Testing submissions stops when a test case fails to run

Re: Testing submissions stops when a test case fails to run

by Richard Lobb -
Number of replies: 0
There are two reasons for aborting testing when a test times out.

Firstly, I strongly prefer all-or-nothing grading, giving students the opportunity to fix their bugs rather than giving them part marks when some tests pass and some fail. See my old diatribe here. However, I accept that that's very much a personal view and CodeRunner should support different viewpoints where practicable.

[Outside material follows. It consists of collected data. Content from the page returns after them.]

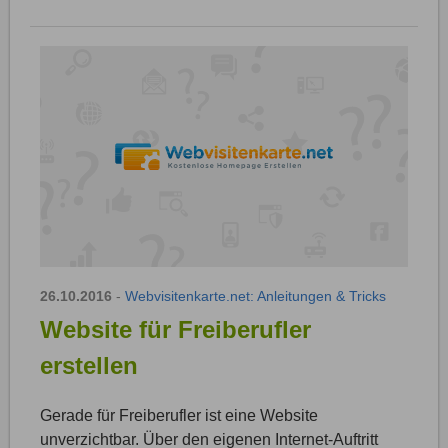
26.10.2016
-
Webvisitenkarte.net: Anleitungen & Tricks
Website für Freiberufler
erstellen
Gerade für Freiberufler ist eine Website
unverzichtbar. Über den eigenen Internet-Auftritt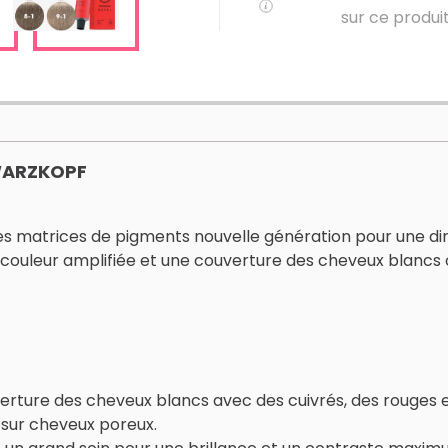
sur ce produi
WARZKOPF
s matrices de pigments nouvelle génération pour une dire
 de couleur amplifiée et une couverture des cheveux blanc
rture des cheveux blancs avec des cuivrés, des rouges et 
sur cheveux poreux.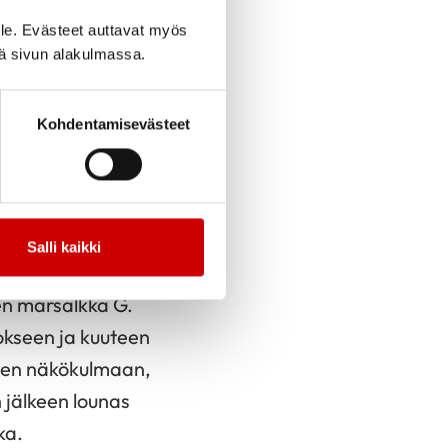
 rakennuksessa
le. Evästeet auttavat myös
ja herkkutuotteita,
iä sivun alakulmassa.
atavaroita. Iltapäivä
Saa myös kahvia.
Kohdentamisevästeet
 mutta myös
8.00, kävelymatkan
Salli kaikki
ja museo
, joka kertoo
en marsalkka G.
okseen ja kuuteen
isen näkökulmaan,
 jälkeen lounas
ka.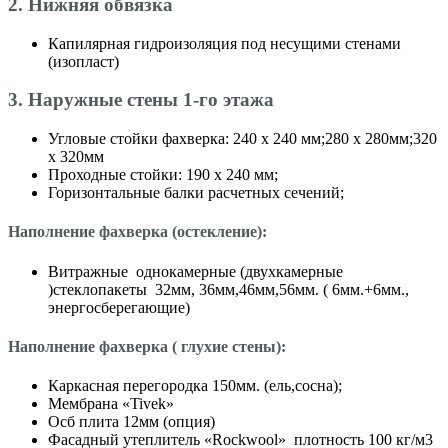
2. Нижняя обвязка
Капилярная гидроизоляция под несущими стенами
(изопласт)
3. Наружные стены 1-го этажа
Угловые стойки фахверка: 240 х 240 мм;280 х 280мм;320
х 320мм
Проходные стойки: 190 х 240 мм;
Горизонтальные балки расчетных сечений;
Наполнение фахверка (остекление):
Витражные однокамерные (двухкамерные
)стеклопакеты 32мм, 36мм,46мм,56мм. ( 6мм.+6мм.,
энергосберегающие)
Наполнение фахверка ( глухие стены):
Каркасная перегородка 150мм. (ель,сосна);
Мембрана «Tivek»
Осб плита 12мм (опция)
Фасадный утеплитель «Roсkwool» плотность 100 кг/м3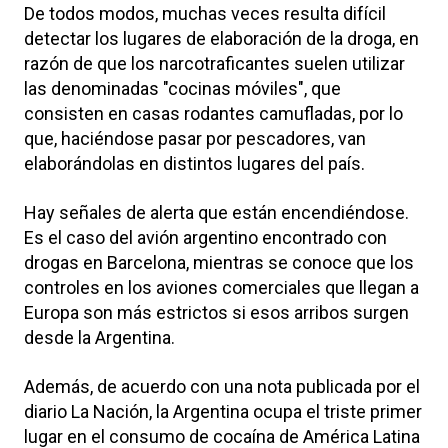
De todos modos, muchas veces resulta difícil
detectar los lugares de elaboración de la droga, en
razón de que los narcotraficantes suelen utilizar
las denominadas "cocinas móviles", que
consisten en casas rodantes camufladas, por lo
que, haciéndose pasar por pescadores, van
elaborándolas en distintos lugares del país.
Hay señales de alerta que están encendiéndose.
Es el caso del avión argentino encontrado con
drogas en Barcelona, mientras se conoce que los
controles en los aviones comerciales que llegan a
Europa son más estrictos si esos arribos surgen
desde la Argentina.
Además, de acuerdo con una nota publicada por el
diario La Nación, la Argentina ocupa el triste primer
lugar en el consumo de cocaína de América Latina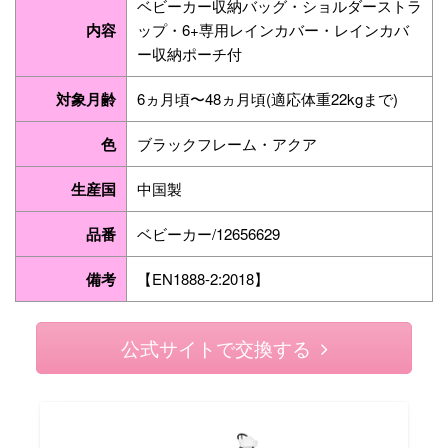
ベビーカー収納バッグ・ショルダーストラ
内容
ップ・6+専用レインカバー・レインカバ
ー収納ポーチ付
対象月齢
6ヵ月頃〜48ヵ月頃(適応体重22kgまで)
色
ブラックフレーム・アクア
生産国
中国製
品番
ベビーカー/12656629
備考
【EN1888-2:2018】
公式サイトで交換する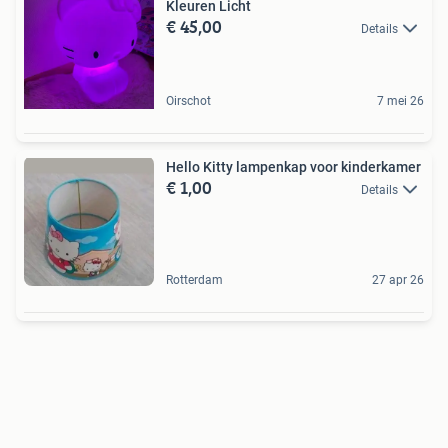
Kleuren Licht
€ 45,00
Details
Oirschot
7 mei 26
Hello Kitty lampenkap voor kinderkamer
€ 1,00
Details
Rotterdam
27 apr 26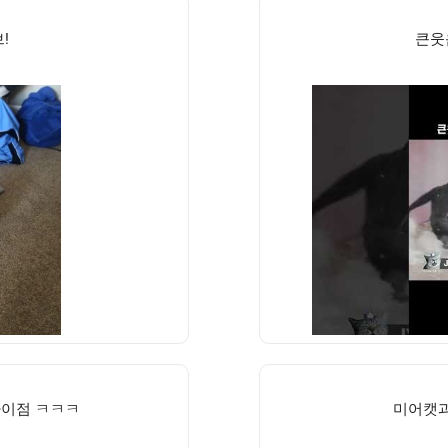
!
큰웃
차이점 ㅋㅋㅋ
미어캣과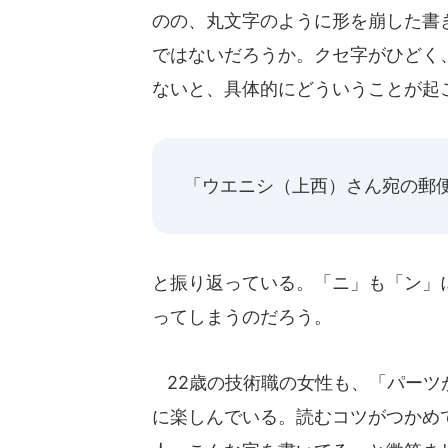
のの、丸文字のように形を崩した書
ではないだろうか。クセ字がひどく
ないと、具体的にどういうことが起
「ウエニシ（上西）さん宛の郵
と振り返っている。「ニ」も「ン」
ってしまうのだろう。
22歳の技術職の女性も、「パーツ
に楽しんでいる。読むコツがつかめ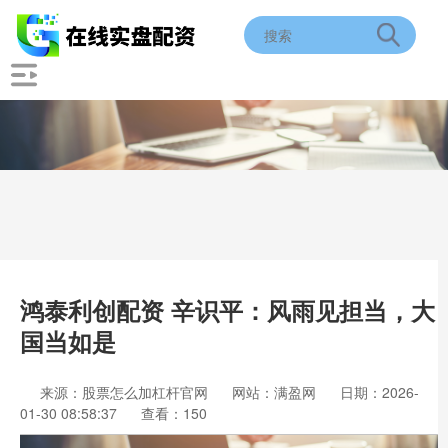
鸿泰利创配资 辛识平：风雨见担当，大
国当如是
来源：股票怎么加杠杆官网
网站：满盈网
日期：2026-
01-30 08:58:37
查看：150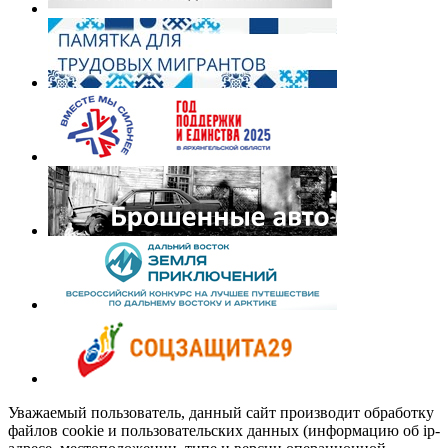
Уважаемый пользователь, данный сайт производит обработку
файлов cookie и пользовательских данных (информацию об ip-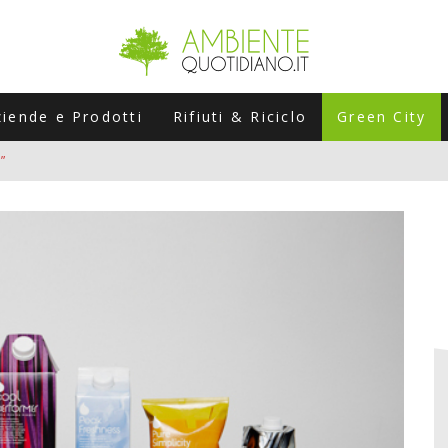
ziende e Prodotti
Rifiuti & Riciclo
Green City
”
ERSARIO: A NAPOLI UN’EDIZIONE SPECIALE PER RACCONTARE L’EVO
LABORATORI STAGIONALI
UNI CHE POSSONO ROVINARTI L’ESTATE (E LA GUIDA PRATICA PER E
TIERA DEL FOTOVOLTAICO "PLUG & PLAY" CHE STA CONQUISTANDO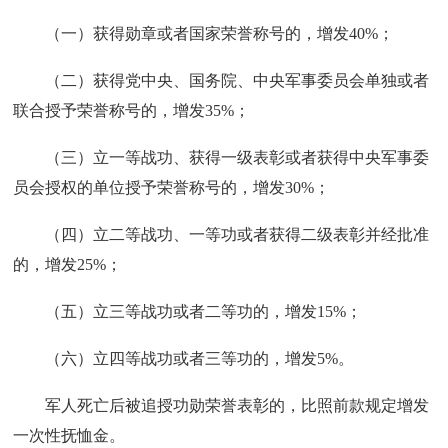
（一）获得勋章或者国家荣誉称号的，增发40%；
（二）获得党中央、国务院、中央军事委员会单独或者
联合授予荣誉称号的，增发35%；
（三）立一等战功、获得一级表彰或者获得中央军事委
员会授权的单位授予荣誉称号的，增发30%；
（四）立二等战功、一等功或者获得二级表彰并经批准
的，增发25%；
（五）立三等战功或者二等功的，增发15%；
（六）立四等战功或者三等功的，增发5%。
军人死亡后被追授功勋荣誉表彰的，比照前款规定增发
一次性抚恤金。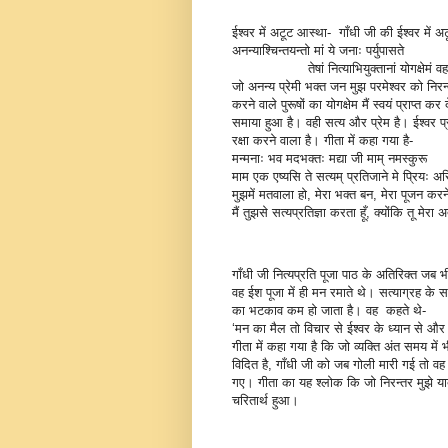
ईश्वर में अटूट आस्था- गाँधी जी की ईश्वर में
अनन्याश्चिन्तयन्तो मां ये जनाः पर्युपासते
तेषां नित्याभियुक्तानां योगक्षेमं वहा
जो अनन्य प्रेमी भक्त जन मुझ परमेश्वर को निरन्
करने वाले पुरूषों का योगक्षेम मैं स्वयं प्राप्त 
समाया हुआ है। वही सत्य और प्रेम है। ईश्वर प्
रक्षा करने वाला है। गीता में कहा गया है-
मन्मनाः भव मदभक्तः मद्या जी माम् नमस्कुरू
माम एक एष्यसि ते सत्यम् प्रतिजाने मे प्रियः अ
मुझमें मतवाला हो, मेरा भक्त बन, मेरा पूजन कर
मैं तुझसे सत्यप्रतिज्ञा करता हूँ, क्योंकि तू मेरा अ
गाँधी जी नित्यप्रति पूजा पाठ के अतिरिक्त जब 
वह ईश पूजा में ही मन रमाते थे। सत्याग्रह के
का भटकाव कम हो जाता है। वह कहते थे-
‘मन का मैल तो विचार से ईश्वर के ध्यान से और
गीता में कहा गया है कि जो व्यक्ति अंत समय में भ
विदित है, गाँधी जी को जब गोली मारी गई तो वह
गए। गीता का यह श्लोक कि जो निरन्तर मुझे याद
चरितार्थ हुआ।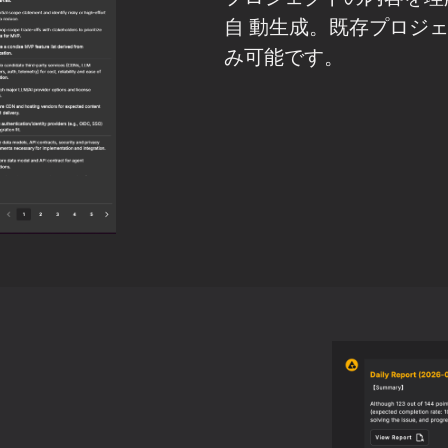
自 動生成。既存プロジ
み可能です。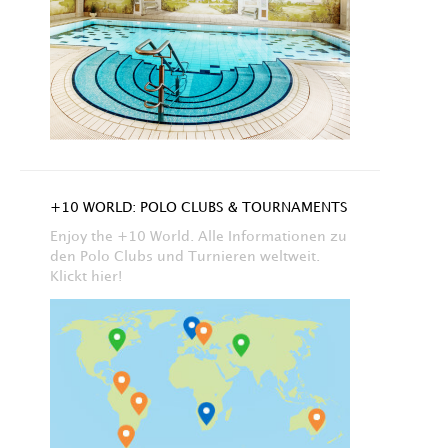
+10 WORLD: POLO CLUBS & TOURNAMENTS
Enjoy the +10 World. Alle Informationen zu
den Polo Clubs und Turnieren weltweit.
Klickt hier!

The second reason is perhaps more compelling. At least in courses I teach, by far the most common cause of a timeout is a broken while loop, such as one that fails to increment the loop control variable. This code is doomed to timeout on every test. If there's a 3 sec timeout and ten test cases, that's 30 sec of Jobe sandbox CPU time. Not only is that a long time for a student to wait under test or exam conditions but it has the potential to overload the Jobe server, resulting in denial of service to all other users. Consider an exam with several hundred students of which 10 have such a bug. That's 5 minutes of lost CPU time on the Jobe server.

In summary: I don't wish to change the existing approach of aborting on a timeout.

However, there are workarounds.

The easiest workaround is to build your own timeout into your tests, making sure that your timeout expires well before the Jobe timeout. This is highly language dependent, but in Python you might write a test in the following form:

from subprocess import run, TimeoutExpired
try:
     run( .... , timeout=2)
except TimeoutExpired:
    print("This test timed out")
You might want to hide the test infrastructure in either the global_extra field or the individual test.extra fields.

A better but vastly more complex solution is to write your own custom question type that uses a combinator template grader to run all the test in whatever way you fancy. Our own in-house question types have a template parameter abortonerror that determines whether or not to continue testing after an error. An overall watchdog timer goes off before the Jobe server's timeout in order to prevens the tester from losing control if a total time budget is exceeded. With this approach you need to set a very long timeout - say 50 secs - for the total run, which again raises the spectre of a jobe server overload.